Предательство профессора Преображенского. Рукописи горят. Наблюдения и заметки - страница 23



Другие тоже справедливы, но, так сказать, в одностороннем порядке:

– Чтобы я более не слышал ни одного ругательного слова в квартире! – ведь доктор в повести ругается больше всех.

Например, когда Шариков, украв два червонца, пытается свалить вину на Зину, а та «немедленно заревела, распустив губы, и ладонь запрыгала у нее на ключице», доктор ее «утешает» следующим образом:

– Ну, Зина, ты – дура, прости господи…

Не случайно человечек, еще не ставший Полиграфом Полиграфовичем, но объявивший об этом, резонно замечает Преображенскому:

– Что-то не пойму я, – заговорил он весело и осмысленно. – Мне по матушке нельзя. Плевать – нельзя. А от вас только и слышу: «Дурак, дурак». Видно только профессорам разрешается ругаться в Ресефесере.

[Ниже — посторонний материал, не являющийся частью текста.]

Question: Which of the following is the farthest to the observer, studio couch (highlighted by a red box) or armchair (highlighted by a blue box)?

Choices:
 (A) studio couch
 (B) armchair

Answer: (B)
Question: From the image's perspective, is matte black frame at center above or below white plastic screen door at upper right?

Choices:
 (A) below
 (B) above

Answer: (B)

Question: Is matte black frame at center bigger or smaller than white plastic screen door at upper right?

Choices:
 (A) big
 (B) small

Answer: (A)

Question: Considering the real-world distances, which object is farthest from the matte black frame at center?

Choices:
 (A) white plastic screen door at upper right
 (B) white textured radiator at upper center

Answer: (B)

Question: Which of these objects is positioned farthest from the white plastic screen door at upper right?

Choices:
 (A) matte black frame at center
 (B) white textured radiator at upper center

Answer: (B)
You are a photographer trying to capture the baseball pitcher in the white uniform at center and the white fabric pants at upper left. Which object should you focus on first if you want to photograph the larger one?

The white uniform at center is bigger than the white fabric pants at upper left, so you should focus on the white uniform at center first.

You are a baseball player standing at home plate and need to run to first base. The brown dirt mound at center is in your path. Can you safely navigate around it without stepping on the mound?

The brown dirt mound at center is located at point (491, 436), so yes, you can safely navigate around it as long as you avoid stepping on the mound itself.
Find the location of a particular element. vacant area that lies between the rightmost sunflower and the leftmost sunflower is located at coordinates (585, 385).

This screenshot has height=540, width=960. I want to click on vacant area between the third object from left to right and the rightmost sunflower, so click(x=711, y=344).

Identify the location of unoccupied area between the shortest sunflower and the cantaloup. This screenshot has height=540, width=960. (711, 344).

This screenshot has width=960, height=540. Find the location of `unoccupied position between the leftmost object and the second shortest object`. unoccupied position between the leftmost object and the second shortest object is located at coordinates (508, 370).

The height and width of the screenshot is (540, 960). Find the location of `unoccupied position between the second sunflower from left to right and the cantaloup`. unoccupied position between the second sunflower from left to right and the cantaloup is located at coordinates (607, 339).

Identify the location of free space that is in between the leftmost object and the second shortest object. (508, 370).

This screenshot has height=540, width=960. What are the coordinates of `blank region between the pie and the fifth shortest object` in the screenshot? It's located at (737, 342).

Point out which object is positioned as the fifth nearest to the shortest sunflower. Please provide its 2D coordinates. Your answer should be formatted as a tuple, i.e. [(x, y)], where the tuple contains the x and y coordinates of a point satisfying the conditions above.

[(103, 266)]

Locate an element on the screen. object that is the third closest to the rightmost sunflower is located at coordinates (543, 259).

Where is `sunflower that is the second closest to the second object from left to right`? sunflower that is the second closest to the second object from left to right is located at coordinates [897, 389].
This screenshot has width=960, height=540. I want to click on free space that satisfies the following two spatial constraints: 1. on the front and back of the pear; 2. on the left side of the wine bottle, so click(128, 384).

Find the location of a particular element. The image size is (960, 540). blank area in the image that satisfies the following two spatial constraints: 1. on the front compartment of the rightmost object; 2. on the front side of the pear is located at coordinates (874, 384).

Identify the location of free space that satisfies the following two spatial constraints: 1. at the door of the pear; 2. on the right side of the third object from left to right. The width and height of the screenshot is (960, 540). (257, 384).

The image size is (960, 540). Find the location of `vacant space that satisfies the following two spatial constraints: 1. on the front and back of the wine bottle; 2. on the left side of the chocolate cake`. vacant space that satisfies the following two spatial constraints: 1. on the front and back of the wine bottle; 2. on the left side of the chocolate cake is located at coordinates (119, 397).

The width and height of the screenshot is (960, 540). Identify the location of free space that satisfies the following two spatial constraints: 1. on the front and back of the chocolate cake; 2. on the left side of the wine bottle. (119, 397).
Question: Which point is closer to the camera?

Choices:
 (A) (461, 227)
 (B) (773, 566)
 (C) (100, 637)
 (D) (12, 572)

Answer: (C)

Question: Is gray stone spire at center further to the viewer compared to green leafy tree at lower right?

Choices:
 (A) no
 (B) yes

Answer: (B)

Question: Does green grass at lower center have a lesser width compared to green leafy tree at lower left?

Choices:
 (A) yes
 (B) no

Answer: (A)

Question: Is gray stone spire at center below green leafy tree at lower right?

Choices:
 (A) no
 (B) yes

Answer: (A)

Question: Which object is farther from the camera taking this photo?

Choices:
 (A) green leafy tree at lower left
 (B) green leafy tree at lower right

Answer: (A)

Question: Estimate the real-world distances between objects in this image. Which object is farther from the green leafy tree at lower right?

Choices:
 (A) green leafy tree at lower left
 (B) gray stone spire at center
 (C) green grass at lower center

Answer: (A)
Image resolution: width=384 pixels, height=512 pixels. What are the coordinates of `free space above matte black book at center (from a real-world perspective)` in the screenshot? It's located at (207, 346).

Тем самым будущий Полиграф Шариков показывает, что он совсем не глуп, умеет наблюдать и делать выводы о происходящем. Он попадает не в бровь, а в глаз профессору, потому что «Филипп Филиппович налился кровью и, наполняя стакан, разбил его. Напившись из другого, подумал: „Еще немного, он меня учить станет и будет совершенно прав. В руках не могу держать себя“». А чуть раньше он в раздражении отмачивает очевидную глупость:

– Ведь я же вам запрещал шляться по лестницам.

– Что я, каторжный? – удивился человек и сознание его правоты загорелось у него даже в рубине. – Как это так «шляться»?! Довольно обидны ваши слова. Я хожу, как все люди.

На что «Филипп Филиппович умолк, глаза его ушли в сторону. „Надо все-таки сдерживать себя“, – подумал он».

Давно забыты тары-бары о том, что «Единственный способ, который возможен в обращении с живым существом», – это ласка. Сейчас не до ласки, только бы не сорваться, не перейти на крик, не взбелениться. А может, надо было все-таки попробовать лаской? Получилось довольно скверное «экспериментальное существо», возможно, это даже, по утверждению прозревшего в дальнейшем профессора, это:

– Клим, Клим… Клим Чугунков… вот что-с: две судимости, алкоголизм, «все поделить», шапка и два червонца пропали… хам и свинья…

Но поговорить по душам, приобнять, похвалить за виртуозную игру на балалайке разве трудно было? Впрочем, максиму об ответственности за тех, кого мы приручаем, А. Сент-Экзюпери тогда еще не вывел. Но ведь нельзя выказывать к своему же собственному детищу такое пренебрежение – вплоть до того, что не дать ему от рождения абсолютно никакого имени!

– Что же, в конце концов, нужно, чтобы вас прописать и вообще устроить все по плану этого вашего домкома? Ведь у вас же нет ни имени, ни фамилии, – недоуменно вопрошает Преображенский.

Собаке, приведенной с улицы, профессор дает имя; человека, полученного лабораторным путем, назвать не удосуживается. Безымянное нечто бродит по квартире своего «отца», «отчима» или «второго отца», давшему ему человеческую жизнь, ест, пьет, раздражает насельников советского оазиса своим видом, треплет им нервы безобразным поведением, наносит им и их имуществу тот или иной ущерб, но при этом у всех есть имена, а у него – нет. Большей невнимательности к живой твари, тем более делу рук своих, со стороны творца представить трудно. Хоть бы Ваней, Иваном Ивановичем нарекли, что ли. Все общаются с ним, ведут разговоры, командуют, распекают, – но при этом никак не называют! Никто – даже ассистент, не говоря уже о прислуге, людях, подчиненных профессору, – никто не задает вопроса: «А как звать этого человека? Как к нему обращаться?» Даже у безобразного горбуна Квазимодо (В. Гюго. Собор Парижской Богоматери) и у омерзительного Калибана, сына ведьмы Сикораксы (У. Шекспир. Буря) есть имена. И только прооперированный доктором пациент лишен этого столь необходимого для жизни атрибута.